Так, по словам известного англо-канадского историка У. Дж. Эклза, «США и современное политическое деление Северной Америки проявляются как прямое следствие тлеющей вражды между Францией и Англией».[2] Феномен американской цивилизации невозможно понять без рассмотрения колониального периода, порождением которого, как отмечал американский исследователь К. П. Неттлз, являются «основные институты управления в Америке и превалирующая [там] сейчас философия».[3] Выдающийся представитель консенсусной школы в историографии США Д. Бурстин утверждал, что уже в идеях первых поселенцев — отцов-пилигримов содержалась не просто философия правительственного управления XVII или XVIII в., но совершенная теория в зародыше — теория, которой в настоящее время руководствуются американцы. По утверждению Бурстина, «зрелые политические идеалы нации существовали в ясном виде в мыслях наших предков, то есть — пуритан».[4]
Действительно соседство с североамериканскими владениями Парижа — Новой Францией, Акадией, позднее Луизианой — заставило пользовавшихся достаточно большой автономией жителей британских колоний сделать первые самостоятельные шаги на внешнеполитической арене. Уже в 40-е годы XVII в. Массачусетс оказался в ситуации, когда его лидерам было необходимо самостоятельно выработать свою собственную позицию по отношению к междоусобице, происходившей в это время в соседней французской колонии Акадия. Напряженные дискуссии, развернувшиеся в этой связи среди руководителей Массачусетса, рассматриваются историками и политологами как первые в американской истории дебаты по внешнеполитическим проблемам, откуда берут свое начало основные внешнеполитические концепции США.[5]
Английские колонии (в наибольшей степени колонии Новой Англии, а также Нью-Йорк и Южная Каролина) приняли весьма активное и заметное участие в англо-французских войнах, в ходе которых они преследовали или, по крайней мере, старались преследовать и отстаивать свои собственные цели и интересы, отличные от целей и интересов метрополии. В годы этих войн, которые в американской историографии принято называть «индейскими и французскими», особенно остро стали проявляться противоречия между Британской короной и ее американскими подданными, а окончательное вытеснение французов из Северной Америки в результате Семилетней войны (1756-1763) стало важнейшей вехой на пути к Американской революции. Не случайно Д. Бурстин в предисловии к книге X. Пэкхэма, посвященной войнам колониального периода, подчеркнул, что «их герои <…> также помогли расчистить дорогу к независимости США».[6]

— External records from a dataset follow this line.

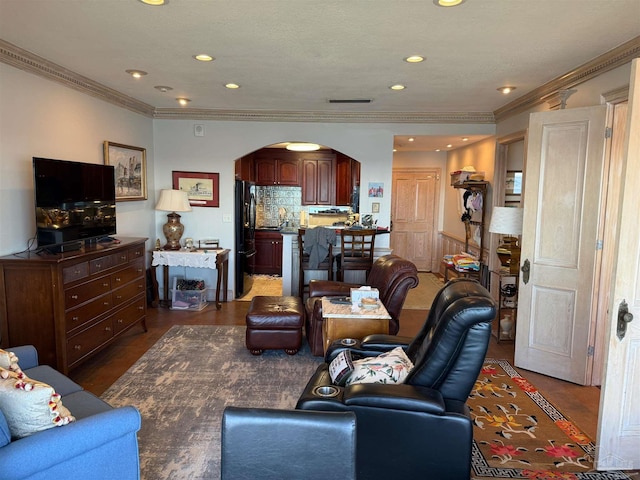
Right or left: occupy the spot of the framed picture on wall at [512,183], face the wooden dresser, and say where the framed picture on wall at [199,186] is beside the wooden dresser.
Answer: right

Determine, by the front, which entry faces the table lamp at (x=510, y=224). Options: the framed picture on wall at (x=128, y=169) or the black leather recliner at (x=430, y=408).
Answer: the framed picture on wall

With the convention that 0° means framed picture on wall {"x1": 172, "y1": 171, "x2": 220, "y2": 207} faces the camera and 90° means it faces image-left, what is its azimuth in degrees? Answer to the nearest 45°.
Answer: approximately 0°

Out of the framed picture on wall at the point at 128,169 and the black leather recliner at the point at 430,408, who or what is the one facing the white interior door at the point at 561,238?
the framed picture on wall

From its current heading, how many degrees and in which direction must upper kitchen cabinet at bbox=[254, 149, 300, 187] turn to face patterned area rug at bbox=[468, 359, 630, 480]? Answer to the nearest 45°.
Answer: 0° — it already faces it

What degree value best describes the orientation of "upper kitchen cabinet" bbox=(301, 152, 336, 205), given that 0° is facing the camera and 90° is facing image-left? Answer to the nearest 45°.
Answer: approximately 0°

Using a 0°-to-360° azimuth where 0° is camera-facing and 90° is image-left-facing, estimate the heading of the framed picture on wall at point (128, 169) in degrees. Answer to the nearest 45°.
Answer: approximately 315°
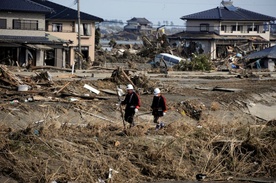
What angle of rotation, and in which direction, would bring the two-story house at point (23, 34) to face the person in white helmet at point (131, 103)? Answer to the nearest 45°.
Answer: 0° — it already faces them

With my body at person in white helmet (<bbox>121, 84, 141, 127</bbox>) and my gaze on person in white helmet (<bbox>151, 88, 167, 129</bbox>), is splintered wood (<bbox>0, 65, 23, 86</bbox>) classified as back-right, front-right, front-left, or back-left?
back-left

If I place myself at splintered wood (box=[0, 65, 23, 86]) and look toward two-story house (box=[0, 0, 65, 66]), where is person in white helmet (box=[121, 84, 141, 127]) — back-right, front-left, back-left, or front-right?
back-right

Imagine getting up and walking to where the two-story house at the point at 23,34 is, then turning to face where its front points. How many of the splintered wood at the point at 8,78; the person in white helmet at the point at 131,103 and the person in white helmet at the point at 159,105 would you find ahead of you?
3

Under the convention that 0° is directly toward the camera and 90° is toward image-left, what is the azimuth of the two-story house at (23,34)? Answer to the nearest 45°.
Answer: approximately 0°
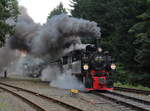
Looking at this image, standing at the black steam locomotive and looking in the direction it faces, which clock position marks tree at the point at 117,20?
The tree is roughly at 8 o'clock from the black steam locomotive.

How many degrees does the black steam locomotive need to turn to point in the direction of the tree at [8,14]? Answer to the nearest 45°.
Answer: approximately 180°

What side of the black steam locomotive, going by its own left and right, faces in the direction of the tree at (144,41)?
left

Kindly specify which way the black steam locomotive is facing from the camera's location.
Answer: facing the viewer and to the right of the viewer
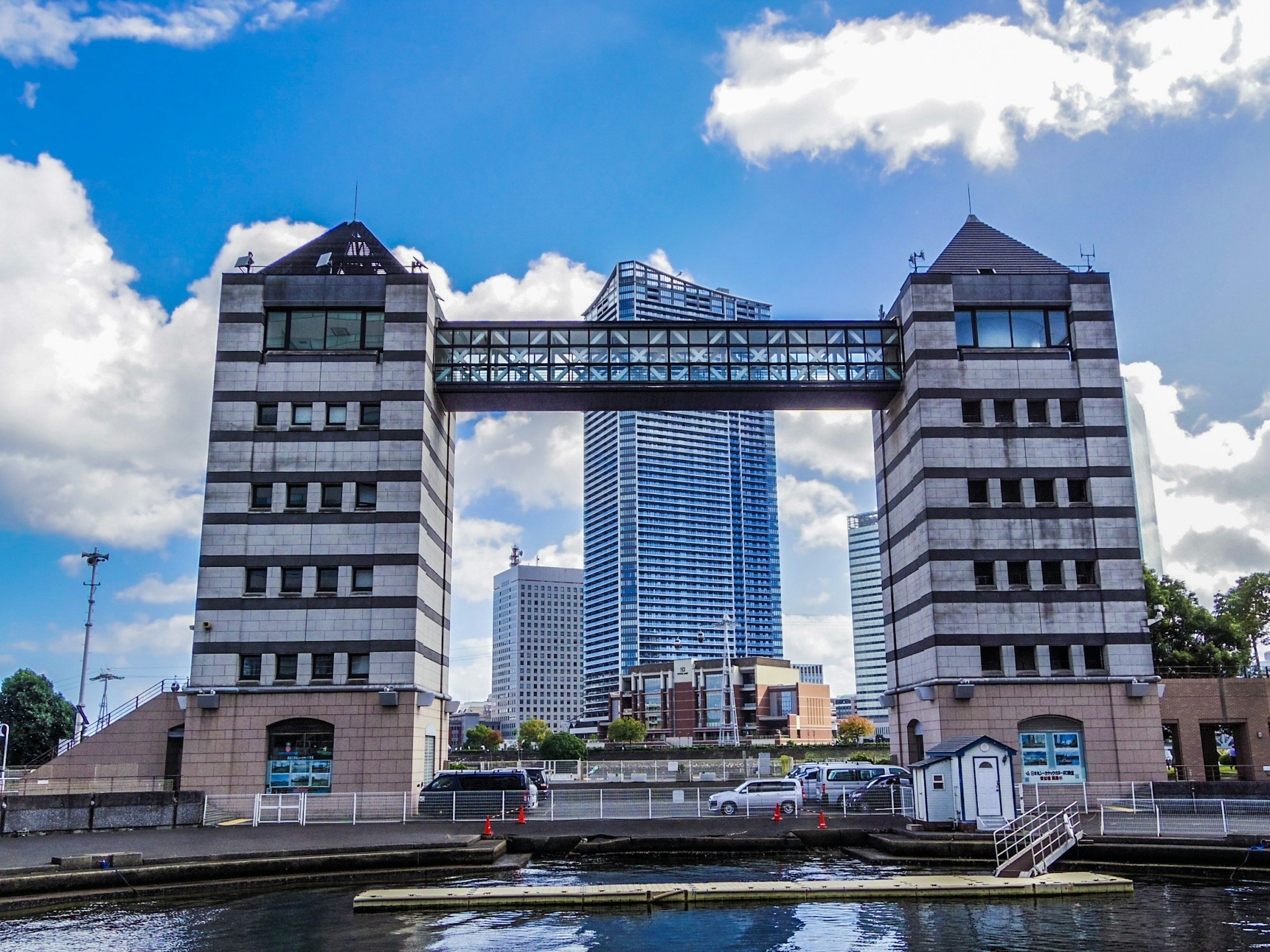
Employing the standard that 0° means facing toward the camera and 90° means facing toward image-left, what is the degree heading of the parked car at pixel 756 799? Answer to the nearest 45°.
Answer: approximately 90°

Трудно переоценить значение англо-французского соперничества для исторического развития Канады. С одной стороны, можно сказать, что именно в ходе полуторавековой схватки двух держав определилась специфика канадского государства, состоящая в его уникальном двунациональном, двуязычном характере (добавим, что в значительной степени именно поэтому Канада в дальнейшем стала федерацией).
С другой стороны, английское завоевание сначала Акадии, Ньюфаундленда и побережья Гудзонова залива, а затем долины реки Св. Лаврентия и прилегающих к ней территорий (которые в XVII-XVIII вв. называли Канадой в узком смысле слова) породило франко-канадскую (ныне квебекскую) проблему, которая в течение долгого времени представляла (а в определенной степени продолжает представлять и в наши дни) серьезную угрозу стабильности и целостности Канады.
Страницы исторического прошлого, связанные с длительной и упорной борьбой французов и англичан, героика стычек в лесной глуши, воспоминания об эпохе, когда их предки контролировали половину Североамериканского континента и успешно сопротивлялись сильному и многочисленному врагу, являются частью национальной идеологии и мифологии франко-канадцев.[7] В наши дни политики и общественные деятели Квебека постоянно подчеркивают наличие самой непосредственной связи между событиями двух с половиной и даже трехвековой давности и реалиями сегодняшнего дня. Типичным примером здесь может служить фраза главного редактора крупнейшей франкоязычной канадской газеты «Ля Пресс» А. Дюбюка на пресс-конференции, проходившей в Монреале накануне провинциальных выборов 1998 г.: «Нас победили, и мы до сих пор помним тот ужасный момент, когда англичане нас победили!».[8]